The poem's stanza form, two couplets with the fourth dimeter shortened by half, puts great emphasis on that final one-beat phrase. The mocking tone is established immediately with the echo of Western-style sports events and conviviality, culminating with the new President's last, distinguishing name in the climax position. Thereafter, the final line of each stanza becomes extremely ironic. Is Putin a "nice gent"? Perhaps the speaker himself hardly knows. In the next stanza the irony of "the jerk" cuts at least two ways. In the newly-instituted capitalist society, based on greed and selfishness, Putin is a "jerk" to devote himself to the public good. On the other hand, the public, including the speaker, is not very fortunate because it only has a "jerk" looking after its interests. After all, he is not working for the actual public good, but only that good "as understood," presumably by himself, and he can't be expected to understand much because he's a "jerk."

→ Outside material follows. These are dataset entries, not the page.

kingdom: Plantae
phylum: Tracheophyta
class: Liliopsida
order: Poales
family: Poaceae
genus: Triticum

In this situation, it is not surprising that "Russia's a mess." The "heart's desire" of the unawakened Russian masses is completely unknown, so that the glib statement that Putin is going to express it registers as very heavy irony indeed, driven home in the climax line: of course, anyone who would pretend to such an impossibility has to be a "liar."

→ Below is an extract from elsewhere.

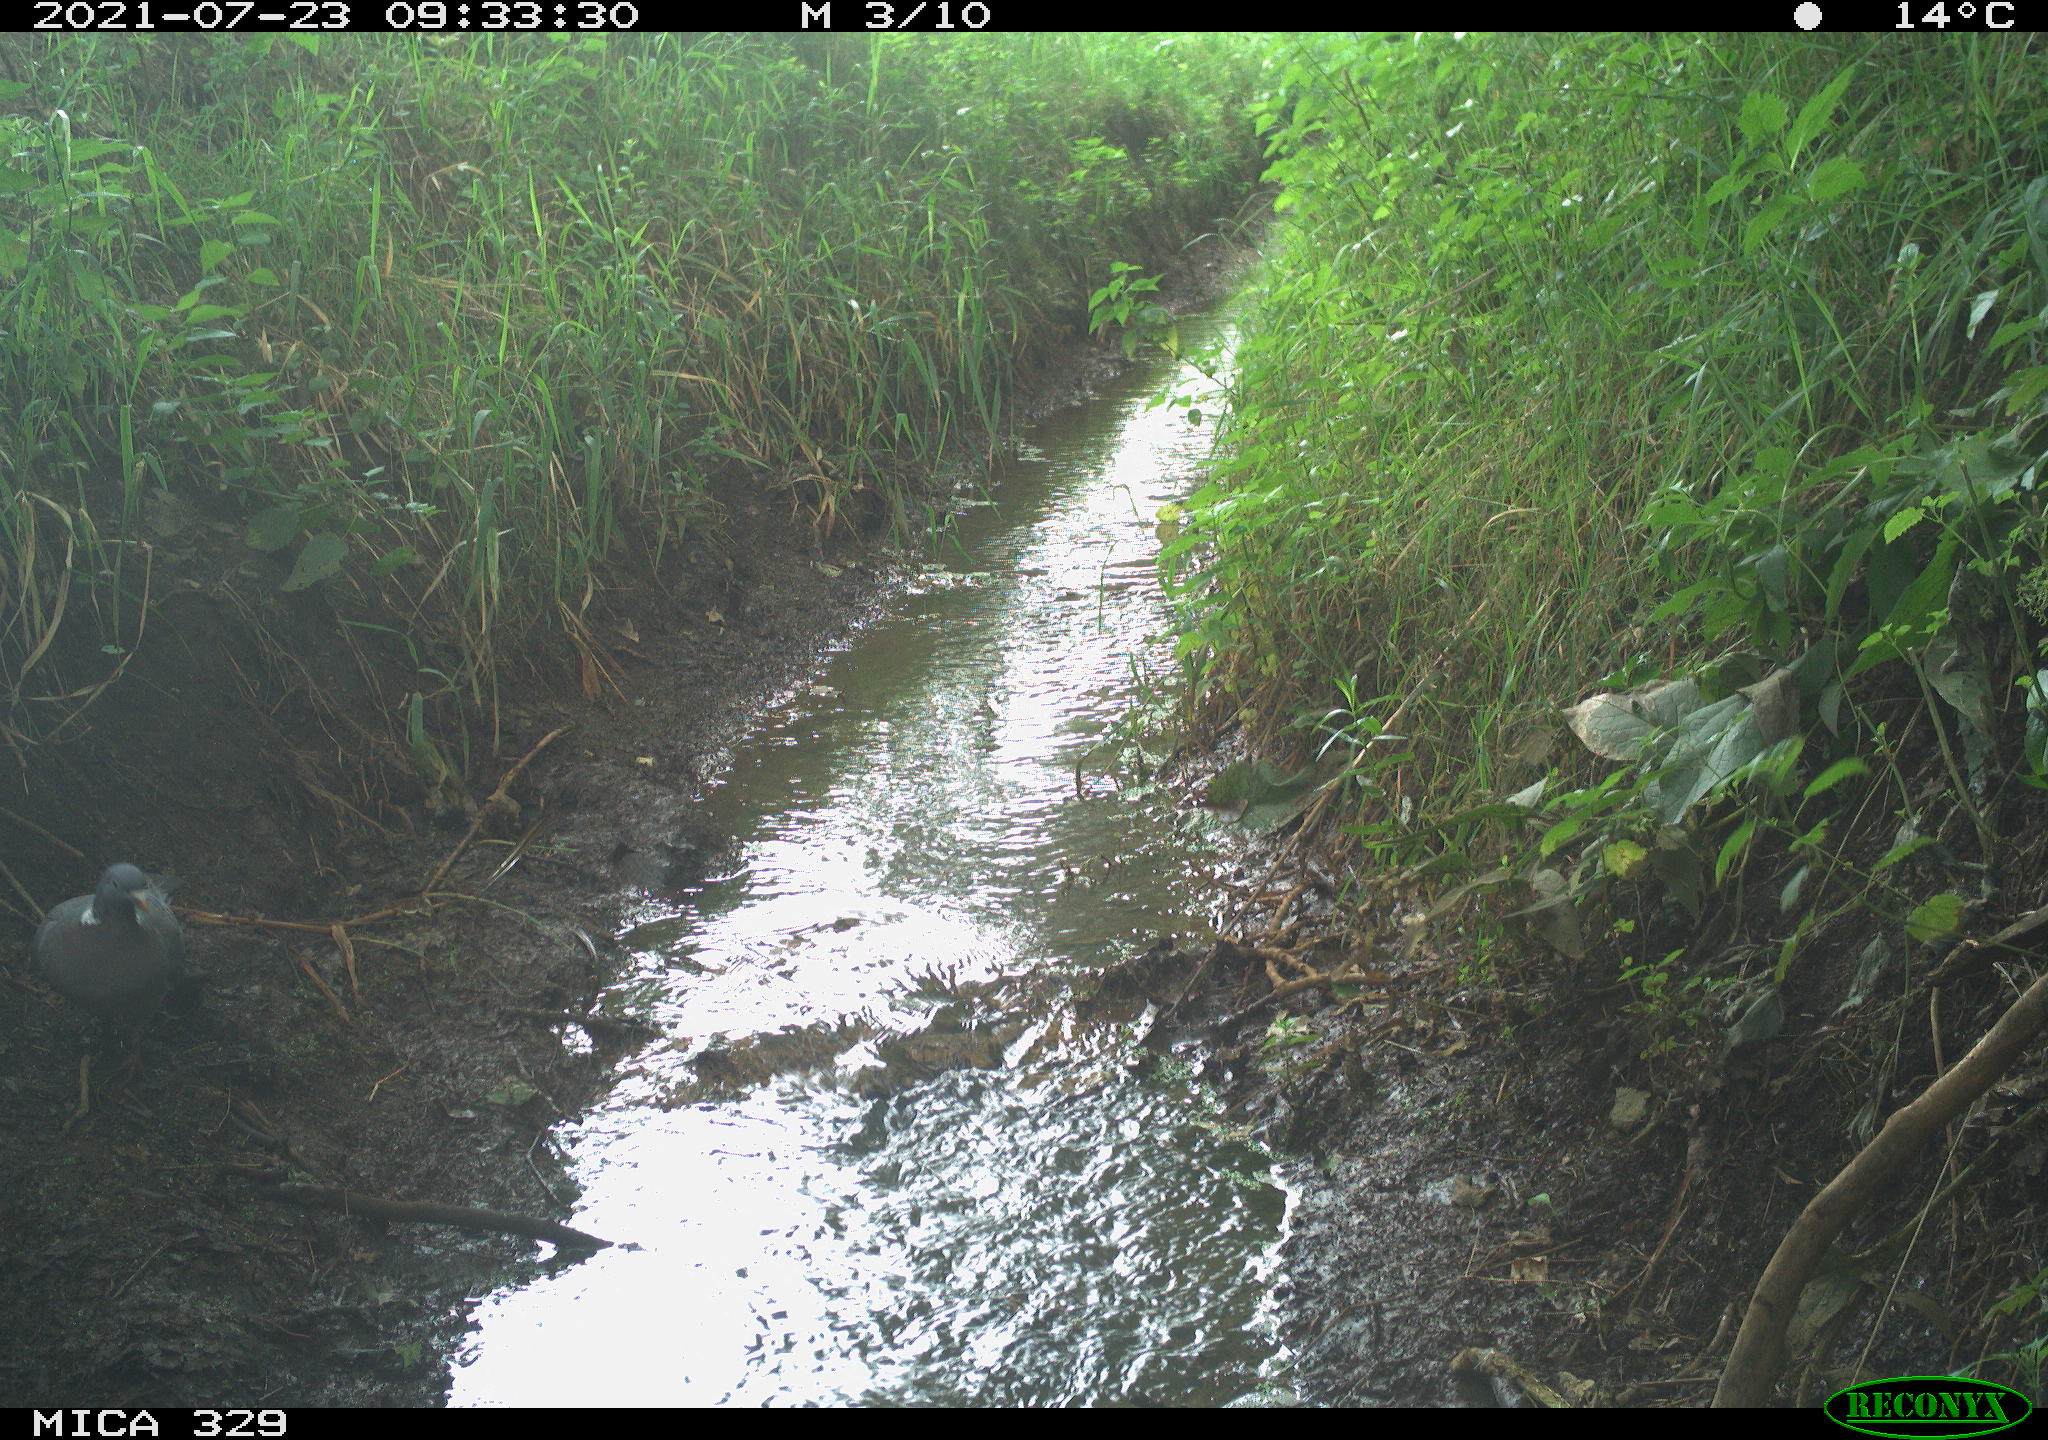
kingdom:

But as the poem goes on to say, Putin is "No fool, no dunce." He is still dangerous. What will he do with his power? Russia's "heroic doin's" refers, of course, to her momentous defeat of Germany, mentioned above—and maybe other things as well: the novels of Dostoyevsky, perhaps, or the music of Shostakovitch. Will Putin and his capitalism bring all that to nothing? The irony in the final stanza is, once again, extremely complex. The snide dismissal, "Nah," implies that the destruction of such a grand past would itself have a certain grandeur about it and so would be beyond the power of this little man and the trivial inconsequential age over which he presides. The final two lines give the poem its deadliest twist of all. Our present capitalist Russia, says the speaker, is an unheroic age of "commonplaces," and this spiritual emptiness includes the speaker himself and his fellow urban peasants; but at the same time, recognizing this fact is an act of spiritual courage. To see that one's soul is empty is to realize that one has a soul and to enter upon the path of spiritual renewal. But this is not a path that can begin in the fatuous hope of such renewal. To be genuine, it must begin in complete despair. Hence the poem's bitter ending.